→ ACTION ITEM
Would you give again, exactly as written, the lines from the opening of the records to the line with "38: (175, 139, 2.28)", that line included and pictures excluded?

*** EXTRACTED ENTRIES Section Begins ***

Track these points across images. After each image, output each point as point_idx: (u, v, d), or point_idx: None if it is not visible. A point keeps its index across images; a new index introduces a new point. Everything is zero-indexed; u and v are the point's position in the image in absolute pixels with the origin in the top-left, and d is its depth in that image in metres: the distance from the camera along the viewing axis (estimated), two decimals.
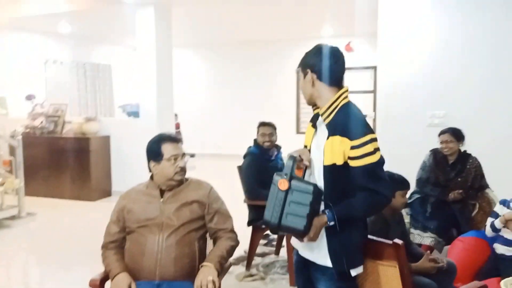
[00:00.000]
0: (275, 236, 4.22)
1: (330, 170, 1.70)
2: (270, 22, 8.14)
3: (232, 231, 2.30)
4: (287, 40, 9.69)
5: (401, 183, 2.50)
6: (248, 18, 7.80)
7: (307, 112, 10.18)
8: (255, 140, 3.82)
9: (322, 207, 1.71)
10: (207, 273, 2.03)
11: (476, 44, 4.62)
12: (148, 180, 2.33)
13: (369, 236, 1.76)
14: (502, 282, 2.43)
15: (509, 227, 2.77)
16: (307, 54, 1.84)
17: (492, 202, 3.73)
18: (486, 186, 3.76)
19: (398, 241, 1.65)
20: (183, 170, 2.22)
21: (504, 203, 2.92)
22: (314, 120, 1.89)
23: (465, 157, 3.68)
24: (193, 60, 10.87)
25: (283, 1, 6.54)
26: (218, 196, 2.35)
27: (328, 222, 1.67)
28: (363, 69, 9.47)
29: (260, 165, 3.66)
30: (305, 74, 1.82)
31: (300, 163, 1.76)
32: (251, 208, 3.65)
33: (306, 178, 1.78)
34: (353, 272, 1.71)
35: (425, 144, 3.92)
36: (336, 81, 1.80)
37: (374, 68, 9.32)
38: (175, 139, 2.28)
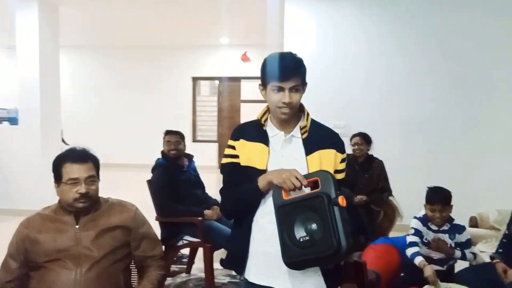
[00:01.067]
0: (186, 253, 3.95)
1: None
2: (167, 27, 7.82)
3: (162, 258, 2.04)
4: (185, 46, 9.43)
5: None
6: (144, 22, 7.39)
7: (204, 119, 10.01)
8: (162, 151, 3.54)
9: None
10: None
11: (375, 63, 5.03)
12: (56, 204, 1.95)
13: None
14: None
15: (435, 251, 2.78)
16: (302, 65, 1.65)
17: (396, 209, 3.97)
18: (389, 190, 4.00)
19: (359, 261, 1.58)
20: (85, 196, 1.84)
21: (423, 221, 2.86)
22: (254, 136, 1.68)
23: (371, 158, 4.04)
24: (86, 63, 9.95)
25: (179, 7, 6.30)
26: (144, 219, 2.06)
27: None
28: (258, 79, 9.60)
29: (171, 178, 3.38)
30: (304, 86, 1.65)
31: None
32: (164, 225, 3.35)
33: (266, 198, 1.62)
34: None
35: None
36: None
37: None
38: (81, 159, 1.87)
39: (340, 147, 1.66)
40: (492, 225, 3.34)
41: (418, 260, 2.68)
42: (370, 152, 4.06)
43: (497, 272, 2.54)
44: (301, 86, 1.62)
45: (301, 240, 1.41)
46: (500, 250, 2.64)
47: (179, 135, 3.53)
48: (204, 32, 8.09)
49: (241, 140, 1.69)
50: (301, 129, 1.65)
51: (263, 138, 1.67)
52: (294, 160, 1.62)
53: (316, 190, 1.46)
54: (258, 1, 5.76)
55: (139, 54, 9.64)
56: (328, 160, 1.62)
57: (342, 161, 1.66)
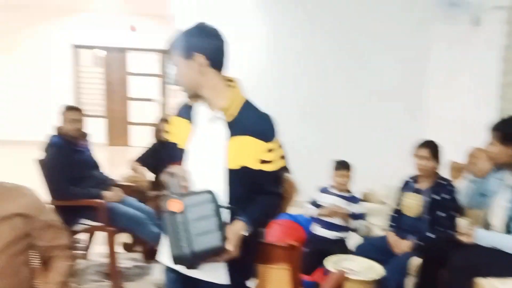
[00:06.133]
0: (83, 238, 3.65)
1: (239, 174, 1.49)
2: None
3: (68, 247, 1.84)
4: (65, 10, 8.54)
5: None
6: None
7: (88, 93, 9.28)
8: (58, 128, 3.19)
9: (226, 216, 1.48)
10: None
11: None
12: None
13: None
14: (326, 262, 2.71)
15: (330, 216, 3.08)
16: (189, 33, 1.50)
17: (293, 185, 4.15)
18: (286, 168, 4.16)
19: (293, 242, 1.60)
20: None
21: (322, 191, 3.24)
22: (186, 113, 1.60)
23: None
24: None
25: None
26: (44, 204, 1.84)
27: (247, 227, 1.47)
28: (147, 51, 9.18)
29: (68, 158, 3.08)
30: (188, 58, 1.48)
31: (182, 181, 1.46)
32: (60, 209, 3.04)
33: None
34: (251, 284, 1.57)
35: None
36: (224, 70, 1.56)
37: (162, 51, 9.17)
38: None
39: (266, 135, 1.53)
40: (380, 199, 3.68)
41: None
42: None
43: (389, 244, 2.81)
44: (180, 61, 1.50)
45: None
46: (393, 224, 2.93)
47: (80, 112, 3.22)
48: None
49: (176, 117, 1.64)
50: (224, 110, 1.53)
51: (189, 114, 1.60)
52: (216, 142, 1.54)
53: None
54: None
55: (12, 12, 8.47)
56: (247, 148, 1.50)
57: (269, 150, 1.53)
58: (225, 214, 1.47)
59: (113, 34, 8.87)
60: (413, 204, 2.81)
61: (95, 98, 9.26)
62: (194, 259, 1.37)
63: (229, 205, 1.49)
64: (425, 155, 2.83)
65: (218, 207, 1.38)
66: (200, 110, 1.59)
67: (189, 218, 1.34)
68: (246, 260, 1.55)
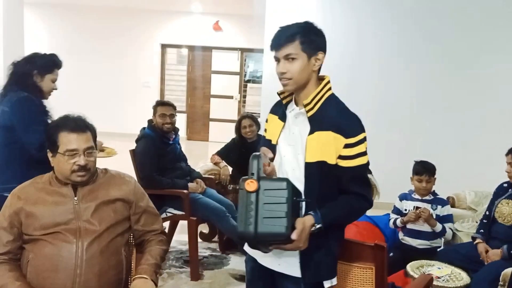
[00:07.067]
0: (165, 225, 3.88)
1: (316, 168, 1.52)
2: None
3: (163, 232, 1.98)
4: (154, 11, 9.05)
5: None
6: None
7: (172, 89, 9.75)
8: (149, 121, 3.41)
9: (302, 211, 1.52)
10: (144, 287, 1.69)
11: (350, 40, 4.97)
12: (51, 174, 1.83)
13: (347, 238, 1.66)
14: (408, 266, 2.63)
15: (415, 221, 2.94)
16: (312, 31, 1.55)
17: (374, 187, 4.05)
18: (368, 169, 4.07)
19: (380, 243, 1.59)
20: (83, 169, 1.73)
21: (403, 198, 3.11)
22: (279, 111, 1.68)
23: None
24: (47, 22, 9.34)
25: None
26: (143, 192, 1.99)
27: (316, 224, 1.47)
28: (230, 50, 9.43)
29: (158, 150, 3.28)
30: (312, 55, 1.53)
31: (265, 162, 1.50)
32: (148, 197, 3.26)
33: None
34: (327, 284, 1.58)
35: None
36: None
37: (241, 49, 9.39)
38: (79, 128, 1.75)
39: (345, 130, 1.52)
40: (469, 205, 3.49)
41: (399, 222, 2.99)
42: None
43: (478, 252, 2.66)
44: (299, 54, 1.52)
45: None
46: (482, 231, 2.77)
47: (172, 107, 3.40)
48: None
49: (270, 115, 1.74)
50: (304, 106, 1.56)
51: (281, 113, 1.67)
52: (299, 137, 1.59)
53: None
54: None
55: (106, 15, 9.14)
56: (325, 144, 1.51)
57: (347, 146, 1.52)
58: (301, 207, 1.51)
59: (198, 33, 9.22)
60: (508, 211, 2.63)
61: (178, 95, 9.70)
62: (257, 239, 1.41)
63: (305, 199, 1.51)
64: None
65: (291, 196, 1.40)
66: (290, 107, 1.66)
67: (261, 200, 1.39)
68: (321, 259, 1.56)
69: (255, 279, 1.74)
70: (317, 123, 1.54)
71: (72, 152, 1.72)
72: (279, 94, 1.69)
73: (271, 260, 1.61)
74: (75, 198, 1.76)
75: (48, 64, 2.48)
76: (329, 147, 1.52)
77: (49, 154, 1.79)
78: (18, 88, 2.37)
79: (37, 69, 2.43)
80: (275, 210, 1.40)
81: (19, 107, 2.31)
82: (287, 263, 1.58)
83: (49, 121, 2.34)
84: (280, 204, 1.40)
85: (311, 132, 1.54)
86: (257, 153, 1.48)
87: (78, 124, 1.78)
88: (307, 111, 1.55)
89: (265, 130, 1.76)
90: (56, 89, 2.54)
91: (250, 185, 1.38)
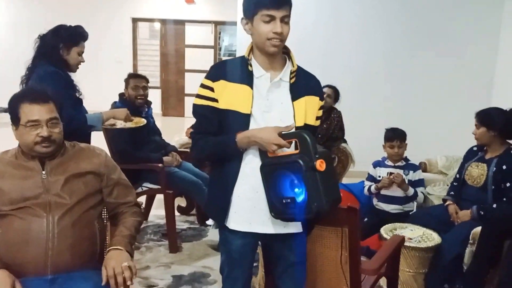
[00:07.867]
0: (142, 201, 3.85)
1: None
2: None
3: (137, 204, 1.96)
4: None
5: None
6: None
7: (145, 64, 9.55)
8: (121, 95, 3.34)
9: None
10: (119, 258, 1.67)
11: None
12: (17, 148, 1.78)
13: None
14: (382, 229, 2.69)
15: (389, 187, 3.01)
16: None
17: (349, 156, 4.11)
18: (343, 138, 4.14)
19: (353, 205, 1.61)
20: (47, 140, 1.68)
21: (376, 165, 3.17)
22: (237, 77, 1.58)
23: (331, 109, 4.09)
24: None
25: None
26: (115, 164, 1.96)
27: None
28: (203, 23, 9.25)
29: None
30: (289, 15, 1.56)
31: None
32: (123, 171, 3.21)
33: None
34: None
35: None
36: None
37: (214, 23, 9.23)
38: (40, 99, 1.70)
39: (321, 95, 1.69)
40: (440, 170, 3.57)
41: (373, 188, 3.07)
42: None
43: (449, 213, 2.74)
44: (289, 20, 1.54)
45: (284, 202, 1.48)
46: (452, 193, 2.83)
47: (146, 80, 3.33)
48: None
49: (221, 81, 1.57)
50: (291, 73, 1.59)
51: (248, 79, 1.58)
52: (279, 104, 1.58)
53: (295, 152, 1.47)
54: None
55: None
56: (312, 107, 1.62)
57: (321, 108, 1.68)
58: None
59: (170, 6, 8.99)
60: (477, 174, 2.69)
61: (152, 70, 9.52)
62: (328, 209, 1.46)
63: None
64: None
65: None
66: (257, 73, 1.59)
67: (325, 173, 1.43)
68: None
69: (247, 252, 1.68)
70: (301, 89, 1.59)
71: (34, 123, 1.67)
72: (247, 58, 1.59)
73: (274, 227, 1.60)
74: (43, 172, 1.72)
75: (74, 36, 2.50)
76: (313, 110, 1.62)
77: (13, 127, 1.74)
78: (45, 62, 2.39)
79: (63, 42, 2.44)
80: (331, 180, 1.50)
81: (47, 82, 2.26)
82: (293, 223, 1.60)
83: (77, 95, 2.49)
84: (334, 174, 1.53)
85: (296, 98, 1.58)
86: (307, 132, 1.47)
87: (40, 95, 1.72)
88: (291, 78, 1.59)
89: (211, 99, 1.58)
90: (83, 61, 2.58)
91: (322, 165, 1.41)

*** EXTRACTED ENTRIES Section Ends ***

→ TASK OUTPUT
Track these points across images. After each image, output each point as point_idx: (u, v, d), or point_idx: None if it is not visible. A point keeps its index across images; a new index introduces a new point. Everything is zero-indexed; u and v are the point's position in the image in absolute pixels with the origin in the top-left, and d is its depth in that image in metres: the distance from the camera along the viewing axis (estimated), two decimals.
[00:00.000]
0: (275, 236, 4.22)
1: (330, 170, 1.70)
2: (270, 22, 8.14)
3: (232, 231, 2.30)
4: (287, 40, 9.69)
5: (401, 183, 2.50)
6: (248, 18, 7.80)
7: (307, 112, 10.18)
8: (255, 140, 3.82)
9: (322, 207, 1.71)
10: (207, 273, 2.03)
11: (476, 44, 4.62)
12: (148, 180, 2.33)
13: (369, 236, 1.76)
14: (502, 282, 2.43)
15: (509, 227, 2.77)
16: (307, 54, 1.84)
17: (492, 202, 3.73)
18: (486, 186, 3.76)
19: (398, 241, 1.65)
20: (183, 170, 2.22)
21: (504, 203, 2.92)
22: (314, 120, 1.89)
23: (465, 157, 3.68)
24: (193, 60, 10.87)
25: (283, 1, 6.54)
26: (218, 196, 2.35)
27: (328, 222, 1.67)
28: (363, 69, 9.47)
29: (260, 165, 3.66)
30: (305, 74, 1.82)
31: (300, 163, 1.76)
32: (251, 208, 3.65)
33: (306, 178, 1.78)
34: (353, 272, 1.71)
35: (425, 144, 3.92)
36: (336, 81, 1.80)
37: (374, 68, 9.32)
38: (175, 139, 2.28)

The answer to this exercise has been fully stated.